AUSTIN, Texas — A Texas appeals court has again temporarily blocked the state from investigating parents solely for providing gender affirming care to their transgender children.
The 3rd Court of Appeals in Austin reinstated an injunction against the state’s child abuse investigations late Monday. A district court judge first issued the injunction on March 11, but the state said it could continue its investigations nonetheless because it immediately appealed.
The appeals court sided with the plaintiffs, including a state employee with a transgender daughter, in exercising its discretion to put the investigations back on hold. Texas Attorney General Ken Paxton, however, will likely continue to fight the injunction.
His office did not immediately respond to a request for comment Monday evening.
Identified in court by a pseudonym, Jane Doe is a state employee who says she was put on leave and investigated because her 16-year-old transgender daughter is undergoing medical treatment. She and Megan Mooney, a Houston psychologist, sued after Gov. Greg Abbott directed the Department of Family and Protective Services to open abuse probes into transgender youth receiving certain treatments.
Lambda Legal and the ACLU of Texas are representing the plaintiffs. Earlier this month, the plaintiffs’ lawyers called the attempts to continue its abuse investigations while the case is being litigated “baseless.”
“As we know, Attorney General Paxton has a troubled history following the law,” Paul Castillo with Lambda Legal told The Dallas Morning News. Paxton is under indictment for alleged securities fraud and FBI investigation for alleged bribery. “If any family is contacted by DFPS notwithstanding the trial court’s decision they should contact Lambda Legal’s helpdesk and/or the ACLU immediately.”
During a hearing on March 11, lawyers for the plaintiffs argued Abbott acted outside of his authority when he ordered the child protective services agency to investigate all reports of transgender minors accessing certain gender-affirming medical treatments. The directive came on the heels of a nonbinding opinion from Paxton that said such treatments, including puberty blockers and hormone therapy, were “child abuse” under state law.
District Court Judge Amy Clark Meachum agreed with the plaintiffs, adding they are likely to succeed at trial in arguing Abbott violated separation of powers and did an end run around state legislators by trying to unilaterally write state law.
This lawsuit is the first legal test for the state’s decision to investigate certain medical treatments for transgender minors, including puberty blockers and hormone therapy, as abuse.
Since Abbott’s order last month, nine investigations have been opened. The state’s largest children’s hospital has paused some gender-affirming therapies. Several families with transgender children have indicated they will move out of the state, and doctors, teachers and CPS workers have expressed concern and confusion over how to implement the order.
The state’s lawyer on Friday argued Doe and Mooney have not suffered consequences enough to challenge the order.
“All Jane Doe has been subject to is one meeting with an investigator” from the Department of Family and Protective Services, Assistant Attorney General Courtney Corbello said.
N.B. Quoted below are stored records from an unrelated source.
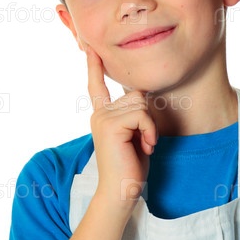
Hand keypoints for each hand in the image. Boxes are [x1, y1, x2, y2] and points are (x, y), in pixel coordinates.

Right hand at [86, 46, 157, 222]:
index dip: (94, 66)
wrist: (121, 192)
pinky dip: (150, 131)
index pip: (97, 86)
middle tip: (143, 140)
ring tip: (143, 144)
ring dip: (150, 126)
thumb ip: (133, 114)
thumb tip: (141, 95)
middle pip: (136, 94)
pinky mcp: (110, 125)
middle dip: (148, 117)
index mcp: (103, 115)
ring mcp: (102, 118)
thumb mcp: (133, 134)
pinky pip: (142, 115)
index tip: (90, 48)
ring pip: (141, 103)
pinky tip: (145, 147)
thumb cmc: (130, 166)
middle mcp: (99, 113)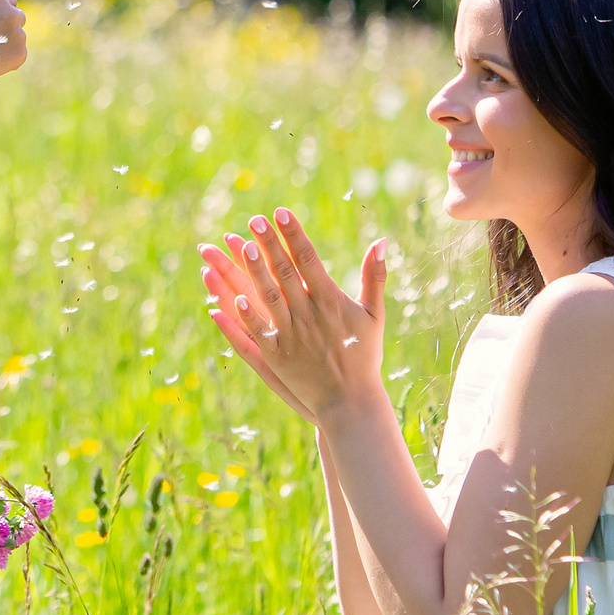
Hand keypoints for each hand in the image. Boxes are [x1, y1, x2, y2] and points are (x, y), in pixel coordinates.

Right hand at [0, 0, 27, 82]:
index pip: (11, 0)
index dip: (2, 10)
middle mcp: (12, 14)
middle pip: (19, 16)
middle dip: (9, 25)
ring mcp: (20, 34)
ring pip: (19, 36)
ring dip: (9, 41)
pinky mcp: (21, 52)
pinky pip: (18, 52)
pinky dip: (9, 56)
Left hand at [197, 207, 388, 423]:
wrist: (352, 402)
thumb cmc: (364, 355)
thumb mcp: (374, 314)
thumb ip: (375, 276)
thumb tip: (382, 241)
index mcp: (331, 301)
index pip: (309, 260)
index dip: (294, 235)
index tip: (280, 212)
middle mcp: (310, 315)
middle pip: (285, 273)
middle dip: (270, 244)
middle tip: (254, 220)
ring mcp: (292, 336)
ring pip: (269, 298)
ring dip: (255, 272)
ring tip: (240, 246)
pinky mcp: (278, 357)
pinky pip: (258, 332)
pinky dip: (245, 315)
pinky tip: (231, 297)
Plaintiffs are “merely fearful” of harm “at this point.”
On Friday, Doe testified that she wished she’d never had to go before a judge to discuss the personal matters of her child’s health care. Her remarks were not broadcast online but reporters were allowed to listen to them in court.
Doe declined to answer many of the state’s questions based on her lawyers’ advice. She was asked about her daughter’s care, whether it had been altered and how she described it in text messages with her supervisor. Her lawyers expressed concerns that the state was using the hearing as a way to suss out details for their investigation into Doe’s family.
Corbello at one point broke one of the Doe family members’ anonymity in open court, which drew the ire of the judge, who warned the attorney about “another trick like that.” As Doe cried in the witness stand, Corbello repeatedly said she mistakenly uttered the name.
As a mental health professional, Mooney worried that continuing to refer minors for medical treatment could result in her losing her license.
“When our ethics and our laws are in conflict we take every effort to remedy that conflict. That is in part why I am here today,” she testified.
All of the major state and national medical groups support age-appropriate, individualized gender-affirming care to treat gender dysphoria in minors, which is the feeling of discomfort or distress that can occur in people who identify as a gender that is different from the gender or sex assigned at birth.
For children who have not reached puberty, mental health care is the primary form of treatment for gender dysphoria. Medical interventions like puberty blockers, which are reversible, and hormones should be explored only for youth who have experienced the onset of puberty and after undergoing mental health evaluation, according to best practices.
Surgery is not recommended until a patient has reached the legal age of maturity to give consent for medical procedures and has lived continuously for at least a year in the gender role consistent with their gender identity. In Texas, this consent starts at 18.